– Ты убеждаешь меня отложить жизнь – отложить насколько? Жизнь – это жизнь сейчас: если я ее отложу, я, может быть, никогда не начну жить. Ходить с достоинством по земле, выражать себя без тупой претензии, осознавать собственную человечность! И не думай, пожалуйста, что я занимаюсь декламацией, я совершенно серьезен. Я говорю из глубины души.
– Души?
– Да, моей души, моей духовной природы. Жизнь это не значит позевывать. Философия, любовь, искусство не исчезнут из моего мира из-за того, что я перестал верить, будто позволив себе вожделение на одну десятую секунды, я для себя готовлю вечные муки. Я счастлив.
– Ты правда это можешь сказать?
– Иисус печален. Почему он так печален? Он одинок… Послушай, надо, чтоб ты увидел истину в том, что я говорю. Ты поддерживаешь Церковь против меня…
– Дай мне…
– Но что такое Церковь?
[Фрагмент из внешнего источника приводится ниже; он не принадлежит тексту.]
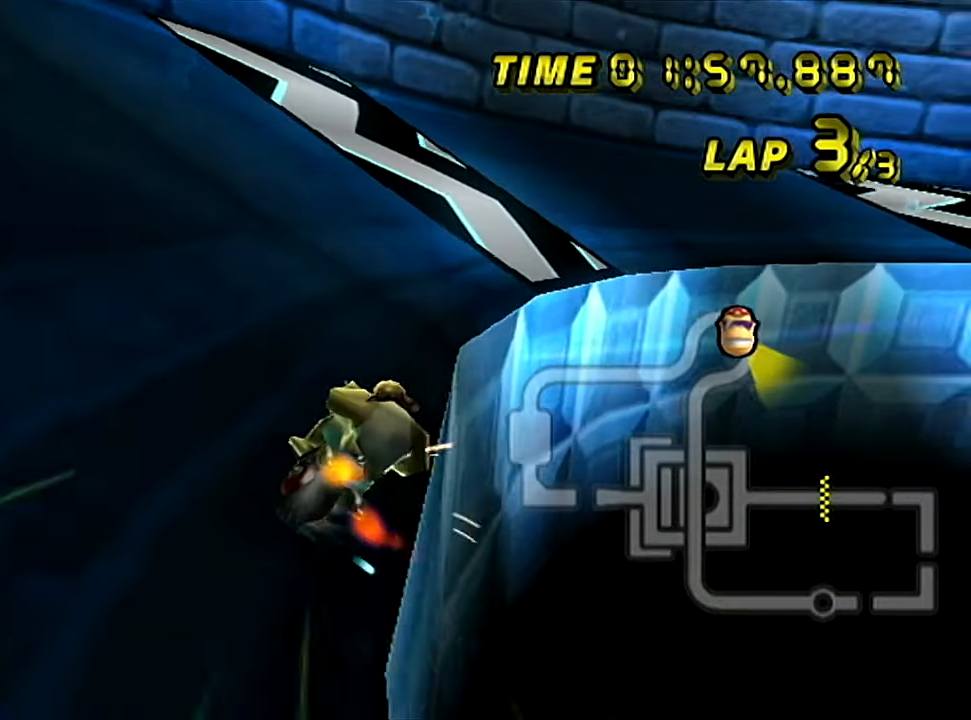
{"buttons": ["C", "Z"], "left_stick": "up-right", "events": [[233, "left_stick", "left"], [450, "left_stick", "up-right"]]}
Это не Иисус, блистательный одиночка со своими неподражаемыми воздержаньями. Церковь создана мною и мне подобными [42] – ее службы, предания, обряды, живопись, музыка, традиции. Все это ей дали ее художники. Они сделали ее тем, что она есть. Они приняли комментарий Аквината к Аристотелю как Слово Божие и сделали ее тем, что она есть.
– А почему ты не поможешь ей и дальше такою быть – ты как художник?
– Я вижу, ты признаешь истину того, что я говорю, хотя не хочешь в этом сознаться.
– Церковь позволяет индивидуальному разуму иметь огромную… в действительности, если ты веруешь… то есть веруешь, – сказал Крэнли, тяжело притопнув обеими ногами на этом слове, – истинно и честно…
– Довольно! – воскликнул Стивен, хватая спутника за руку. – Не нужно меня защищать. Я беру весь риск на себя.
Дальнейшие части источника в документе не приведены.